Copy the records word for word, starting at the very first line and stopping after the line that contains "Identify the document".

# START OF Extracted records

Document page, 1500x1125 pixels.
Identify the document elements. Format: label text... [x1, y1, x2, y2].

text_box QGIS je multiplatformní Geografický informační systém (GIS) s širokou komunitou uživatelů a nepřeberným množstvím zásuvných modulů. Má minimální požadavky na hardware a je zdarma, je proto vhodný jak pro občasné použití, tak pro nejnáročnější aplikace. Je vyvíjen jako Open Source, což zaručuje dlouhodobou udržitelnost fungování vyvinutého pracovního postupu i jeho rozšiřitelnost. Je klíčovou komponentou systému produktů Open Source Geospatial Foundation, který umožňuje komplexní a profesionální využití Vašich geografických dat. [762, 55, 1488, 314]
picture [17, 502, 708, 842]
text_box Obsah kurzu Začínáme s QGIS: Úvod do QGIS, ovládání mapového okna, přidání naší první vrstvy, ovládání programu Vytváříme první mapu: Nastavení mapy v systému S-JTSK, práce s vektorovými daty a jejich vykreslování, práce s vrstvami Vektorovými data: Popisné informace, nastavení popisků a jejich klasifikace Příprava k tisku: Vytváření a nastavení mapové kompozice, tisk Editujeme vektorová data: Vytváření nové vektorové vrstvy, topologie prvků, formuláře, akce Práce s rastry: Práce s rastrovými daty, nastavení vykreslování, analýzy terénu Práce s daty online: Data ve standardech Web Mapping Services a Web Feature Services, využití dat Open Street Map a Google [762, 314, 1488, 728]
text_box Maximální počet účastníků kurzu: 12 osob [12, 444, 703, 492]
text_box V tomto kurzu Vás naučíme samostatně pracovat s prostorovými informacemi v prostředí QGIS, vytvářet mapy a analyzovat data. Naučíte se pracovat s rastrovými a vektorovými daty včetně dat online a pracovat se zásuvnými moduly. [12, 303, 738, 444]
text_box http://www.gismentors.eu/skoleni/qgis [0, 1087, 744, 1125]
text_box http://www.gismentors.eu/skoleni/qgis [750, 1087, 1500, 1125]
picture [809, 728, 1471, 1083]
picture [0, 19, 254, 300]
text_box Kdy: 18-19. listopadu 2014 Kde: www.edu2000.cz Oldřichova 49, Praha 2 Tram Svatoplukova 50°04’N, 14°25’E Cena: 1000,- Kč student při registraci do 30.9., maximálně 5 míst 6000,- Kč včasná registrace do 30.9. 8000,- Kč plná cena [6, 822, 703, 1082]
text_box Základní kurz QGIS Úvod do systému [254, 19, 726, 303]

# END OF Extracted records

Expected answer:
Document page, 1500x1125 pixels.
Identify the document elements. Format: label text... [x1, y1, x2, y2].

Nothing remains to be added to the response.